WORK ITEM - Go line by line through the records below. Copy whichever lines contain the string "好这个时候呢".

DATA LISTING -

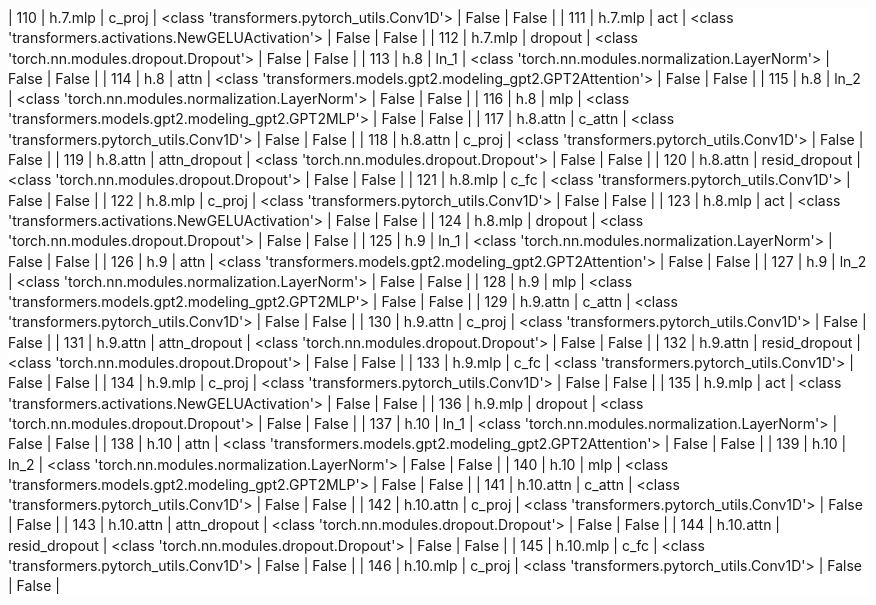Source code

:| 110 | h.7.mlp   | c_proj        | <class 'transformers.pytorch_utils.Conv1D'>                    | False           | False       |
| 111 | h.7.mlp   | act           | <class 'transformers.activations.NewGELUActivation'>           | False           | False       |
| 112 | h.7.mlp   | dropout       | <class 'torch.nn.modules.dropout.Dropout'>                     | False           | False       |
| 113 | h.8       | ln_1          | <class 'torch.nn.modules.normalization.LayerNorm'>             | False           | False       |
| 114 | h.8       | attn          | <class 'transformers.models.gpt2.modeling_gpt2.GPT2Attention'> | False           | False       |
| 115 | h.8       | ln_2          | <class 'torch.nn.modules.normalization.LayerNorm'>             | False           | False       |
| 116 | h.8       | mlp           | <class 'transformers.models.gpt2.modeling_gpt2.GPT2MLP'>       | False           | False       |
| 117 | h.8.attn  | c_attn        | <class 'transformers.pytorch_utils.Conv1D'>                    | False           | False       |
| 118 | h.8.attn  | c_proj        | <class 'transformers.pytorch_utils.Conv1D'>                    | False           | False       |
| 119 | h.8.attn  | attn_dropout  | <class 'torch.nn.modules.dropout.Dropout'>                     | False           | False       |
| 120 | h.8.attn  | resid_dropout | <class 'torch.nn.modules.dropout.Dropout'>                     | False           | False       |
| 121 | h.8.mlp   | c_fc          | <class 'transformers.pytorch_utils.Conv1D'>                    | False           | False       |
| 122 | h.8.mlp   | c_proj        | <class 'transformers.pytorch_utils.Conv1D'>                    | False           | False       |
| 123 | h.8.mlp   | act           | <class 'transformers.activations.NewGELUActivation'>           | False           | False       |
| 124 | h.8.mlp   | dropout       | <class 'torch.nn.modules.dropout.Dropout'>                     | False           | False       |
| 125 | h.9       | ln_1          | <class 'torch.nn.modules.normalization.LayerNorm'>             | False           | False       |
| 126 | h.9       | attn          | <class 'transformers.models.gpt2.modeling_gpt2.GPT2Attention'> | False           | False       |
| 127 | h.9       | ln_2          | <class 'torch.nn.modules.normalization.LayerNorm'>             | False           | False       |
| 128 | h.9       | mlp           | <class 'transformers.models.gpt2.modeling_gpt2.GPT2MLP'>       | False           | False       |
| 129 | h.9.attn  | c_attn        | <class 'transformers.pytorch_utils.Conv1D'>                    | False           | False       |
| 130 | h.9.attn  | c_proj        | <class 'transformers.pytorch_utils.Conv1D'>                    | False           | False       |
| 131 | h.9.attn  | attn_dropout  | <class 'torch.nn.modules.dropout.Dropout'>                     | False           | False       |
| 132 | h.9.attn  | resid_dropout | <class 'torch.nn.modules.dropout.Dropout'>                     | False           | False       |
| 133 | h.9.mlp   | c_fc          | <class 'transformers.pytorch_utils.Conv1D'>                    | False           | False       |
| 134 | h.9.mlp   | c_proj        | <class 'transformers.pytorch_utils.Conv1D'>                    | False           | False       |
| 135 | h.9.mlp   | act           | <class 'transformers.activations.NewGELUActivation'>           | False           | False       |
| 136 | h.9.mlp   | dropout       | <class 'torch.nn.modules.dropout.Dropout'>                     | False           | False       |
| 137 | h.10      | ln_1          | <class 'torch.nn.modules.normalization.LayerNorm'>             | False           | False       |
| 138 | h.10      | attn          | <class 'transformers.models.gpt2.modeling_gpt2.GPT2Attention'> | False           | False       |
| 139 | h.10      | ln_2          | <class 'torch.nn.modules.normalization.LayerNorm'>             | False           | False       |
| 140 | h.10      | mlp           | <class 'transformers.models.gpt2.modeling_gpt2.GPT2MLP'>       | False           | False       |
| 141 | h.10.attn | c_attn        | <class 'transformers.pytorch_utils.Conv1D'>                    | False           | False       |
| 142 | h.10.attn | c_proj        | <class 'transformers.pytorch_utils.Conv1D'>                    | False           | False       |
| 143 | h.10.attn | attn_dropout  | <class 'torch.nn.modules.dropout.Dropout'>                     | False           | False       |
| 144 | h.10.attn | resid_dropout | <class 'torch.nn.modules.dropout.Dropout'>                     | False           | False       |
| 145 | h.10.mlp  | c_fc          | <class 'transformers.pytorch_utils.Conv1D'>                    | False           | False       |
| 146 | h.10.mlp  | c_proj        | <class 'transformers.pytorch_utils.Conv1D'>                    | False           | False       |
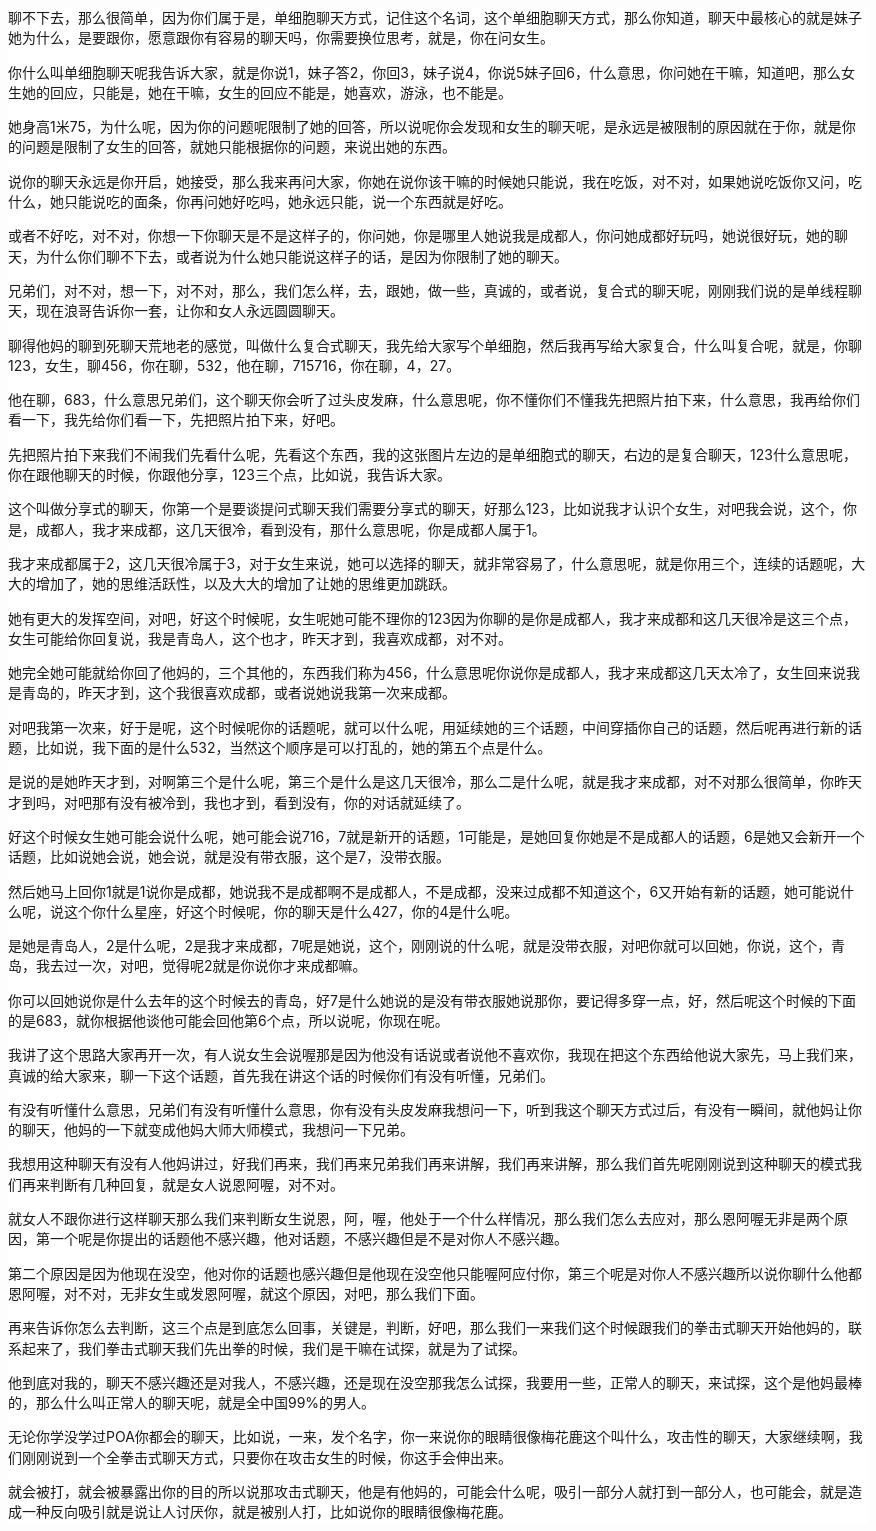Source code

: 聊不下去，那么很简单，因为你们属于是，单细胞聊天方式，记住这个名词，这个单细胞聊天方式，那么你知道，聊天中最核心的就是妹子她为什么，是要跟你，愿意跟你有容易的聊天吗，你需要换位思考，就是，你在问女生。

你什么叫单细胞聊天呢我告诉大家，就是你说1，妹子答2，你回3，妹子说4，你说5妹子回6，什么意思，你问她在干嘛，知道吧，那么女生她的回应，只能是，她在干嘛，女生的回应不能是，她喜欢，游泳，也不能是。

她身高1米75，为什么呢，因为你的问题呢限制了她的回答，所以说呢你会发现和女生的聊天呢，是永远是被限制的原因就在于你，就是你的问题是限制了女生的回答，就她只能根据你的问题，来说出她的东西。

说你的聊天永远是你开启，她接受，那么我来再问大家，你她在说你该干嘛的时候她只能说，我在吃饭，对不对，如果她说吃饭你又问，吃什么，她只能说吃的面条，你再问她好吃吗，她永远只能，说一个东西就是好吃。

或者不好吃，对不对，你想一下你聊天是不是这样子的，你问她，你是哪里人她说我是成都人，你问她成都好玩吗，她说很好玩，她的聊天，为什么你们聊不下去，或者说为什么她只能说这样子的话，是因为你限制了她的聊天。

兄弟们，对不对，想一下，对不对，那么，我们怎么样，去，跟她，做一些，真诚的，或者说，复合式的聊天呢，刚刚我们说的是单线程聊天，现在浪哥告诉你一套，让你和女人永远圆圆聊天。

聊得他妈的聊到死聊天荒地老的感觉，叫做什么复合式聊天，我先给大家写个单细胞，然后我再写给大家复合，什么叫复合呢，就是，你聊123，女生，聊456，你在聊，532，他在聊，715716，你在聊，4，27。

他在聊，683，什么意思兄弟们，这个聊天你会听了过头皮发麻，什么意思呢，你不懂你们不懂我先把照片拍下来，什么意思，我再给你们看一下，我先给你们看一下，先把照片拍下来，好吧。

先把照片拍下来我们不闹我们先看什么呢，先看这个东西，我的这张图片左边的是单细胞式的聊天，右边的是复合聊天，123什么意思呢，你在跟他聊天的时候，你跟他分享，123三个点，比如说，我告诉大家。

这个叫做分享式的聊天，你第一个是要谈提问式聊天我们需要分享式的聊天，好那么123，比如说我才认识个女生，对吧我会说，这个，你是，成都人，我才来成都，这几天很冷，看到没有，那什么意思呢，你是成都人属于1。

我才来成都属于2，这几天很冷属于3，对于女生来说，她可以选择的聊天，就非常容易了，什么意思呢，就是你用三个，连续的话题呢，大大的增加了，她的思维活跃性，以及大大的增加了让她的思维更加跳跃。

她有更大的发挥空间，对吧，好这个时候呢，女生呢她可能不理你的123因为你聊的是你是成都人，我才来成都和这几天很冷是这三个点，女生可能给你回复说，我是青岛人，这个也才，昨天才到，我喜欢成都，对不对。

她完全她可能就给你回了他妈的，三个其他的，东西我们称为456，什么意思呢你说你是成都人，我才来成都这几天太冷了，女生回来说我是青岛的，昨天才到，这个我很喜欢成都，或者说她说我第一次来成都。

对吧我第一次来，好于是呢，这个时候呢你的话题呢，就可以什么呢，用延续她的三个话题，中间穿插你自己的话题，然后呢再进行新的话题，比如说，我下面的是什么532，当然这个顺序是可以打乱的，她的第五个点是什么。

是说的是她昨天才到，对啊第三个是什么呢，第三个是什么是这几天很冷，那么二是什么呢，就是我才来成都，对不对那么很简单，你昨天才到吗，对吧那有没有被冷到，我也才到，看到没有，你的对话就延续了。

好这个时候女生她可能会说什么呢，她可能会说716，7就是新开的话题，1可能是，是她回复你她是不是成都人的话题，6是她又会新开一个话题，比如说她会说，她会说，就是没有带衣服，这个是7，没带衣服。

然后她马上回你1就是1说你是成都，她说我不是成都啊不是成都人，不是成都，没来过成都不知道这个，6又开始有新的话题，她可能说什么呢，说这个你什么星座，好这个时候呢，你的聊天是什么427，你的4是什么呢。

是她是青岛人，2是什么呢，2是我才来成都，7呢是她说，这个，刚刚说的什么呢，就是没带衣服，对吧你就可以回她，你说，这个，青岛，我去过一次，对吧，觉得呢2就是你说你才来成都嘛。

你可以回她说你是什么去年的这个时候去的青岛，好7是什么她说的是没有带衣服她说那你，要记得多穿一点，好，然后呢这个时候的下面的是683，就你根据他谈他可能会回他第6个点，所以说呢，你现在呢。

我讲了这个思路大家再开一次，有人说女生会说喔那是因为他没有话说或者说他不喜欢你，我现在把这个东西给他说大家先，马上我们来，真诚的给大家来，聊一下这个话题，首先我在讲这个话的时候你们有没有听懂，兄弟们。

有没有听懂什么意思，兄弟们有没有听懂什么意思，你有没有头皮发麻我想问一下，听到我这个聊天方式过后，有没有一瞬间，就他妈让你的聊天，他妈的一下就变成他妈大师大师模式，我想问一下兄弟。

我想用这种聊天有没有人他妈讲过，好我们再来，我们再来兄弟我们再来讲解，我们再来讲解，那么我们首先呢刚刚说到这种聊天的模式我们再来判断有几种回复，就是女人说恩阿喔，对不对。

就女人不跟你进行这样聊天那么我们来判断女生说恩，阿，喔，他处于一个什么样情况，那么我们怎么去应对，那么恩阿喔无非是两个原因，第一个呢是你提出的话题他不感兴趣，他对话题，不感兴趣但是不是对你人不感兴趣。

第二个原因是因为他现在没空，他对你的话题也感兴趣但是他现在没空他只能喔阿应付你，第三个呢是对你人不感兴趣所以说你聊什么他都恩阿喔，对不对，无非女生或发恩阿喔，就这个原因，对吧，那么我们下面。

再来告诉你怎么去判断，这三个点是到底怎么回事，关键是，判断，好吧，那么我们一来我们这个时候跟我们的拳击式聊天开始他妈的，联系起来了，我们拳击式聊天我们先出拳的时候，我们是干嘛在试探，就是为了试探。

他到底对我的，聊天不感兴趣还是对我人，不感兴趣，还是现在没空那我怎么试探，我要用一些，正常人的聊天，来试探，这个是他妈最棒的，那么什么叫正常人的聊天呢，就是全中国99%的男人。

无论你学没学过POA你都会的聊天，比如说，一来，发个名字，你一来说你的眼睛很像梅花鹿这个叫什么，攻击性的聊天，大家继续啊，我们刚刚说到一个全拳击式聊天方式，只要你在攻击女生的时候，你这手会伸出来。

就会被打，就会被暴露出你的目的所以说那攻击式聊天，他是有他妈的，可能会什么呢，吸引一部分人就打到一部分人，也可能会，就是造成一种反向吸引就是说让人讨厌你，就是被别人打，比如说你的眼睛很像梅花鹿。
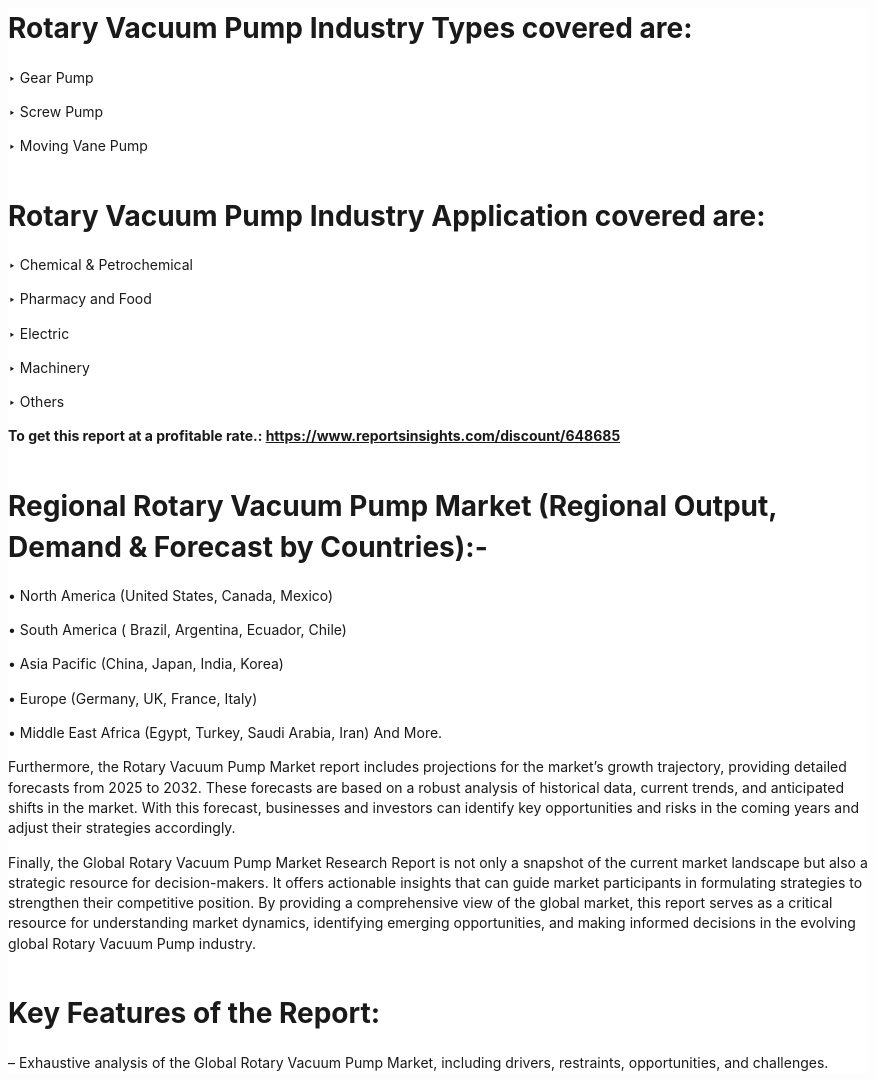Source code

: # <strong>Rotary Vacuum Pump Industry Types covered are:</strong>

‣ Gear Pump

‣ Screw Pump

‣ Moving Vane Pump

# <strong>Rotary Vacuum Pump Industry Application covered are:</strong>

‣ Chemical & Petrochemical

‣ Pharmacy and Food

‣ Electric

‣ Machinery

‣ Others

<strong>To get this report at a profitable rate.: <a href=https://www.reportsinsights.com/discount/648685>https://www.reportsinsights.com/discount/648685</a></strong>

# <strong>Regional Rotary Vacuum Pump Market (Regional Output, Demand &amp; Forecast by Countries):-</strong>

• North America (United States, Canada, Mexico)

• South America ( Brazil, Argentina, Ecuador, Chile)

• Asia Pacific (China, Japan, India, Korea)

• Europe (Germany, UK, France, Italy)

• Middle East Africa (Egypt, Turkey, Saudi Arabia, Iran) And More.

Furthermore, the Rotary Vacuum Pump Market report includes projections for the market’s growth trajectory, providing detailed forecasts from 2025 to 2032. These forecasts are based on a robust analysis of historical data, current trends, and anticipated shifts in the market. With this forecast, businesses and investors can identify key opportunities and risks in the coming years and adjust their strategies accordingly.

Finally, the Global Rotary Vacuum Pump Market Research Report is not only a snapshot of the current market landscape but also a strategic resource for decision-makers. It offers actionable insights that can guide market participants in formulating strategies to strengthen their competitive position. By providing a comprehensive view of the global market, this report serves as a critical resource for understanding market dynamics, identifying emerging opportunities, and making informed decisions in the evolving global Rotary Vacuum Pump industry.

# <strong>Key Features of the Report:</strong>

– Exhaustive analysis of the Global Rotary Vacuum Pump Market, including drivers, restraints, opportunities, and challenges.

ANSWER BOX -
她有更大的发挥空间，对吧，好这个时候呢，女生呢她可能不理你的123因为你聊的是你是成都人，我才来成都和这几天很冷是这三个点，女生可能给你回复说，我是青岛人，这个也才，昨天才到，我喜欢成都，对不对。
然后她马上回你1就是1说你是成都，她说我不是成都啊不是成都人，不是成都，没来过成都不知道这个，6又开始有新的话题，她可能说什么呢，说这个你什么星座，好这个时候呢，你的聊天是什么427，你的4是什么呢。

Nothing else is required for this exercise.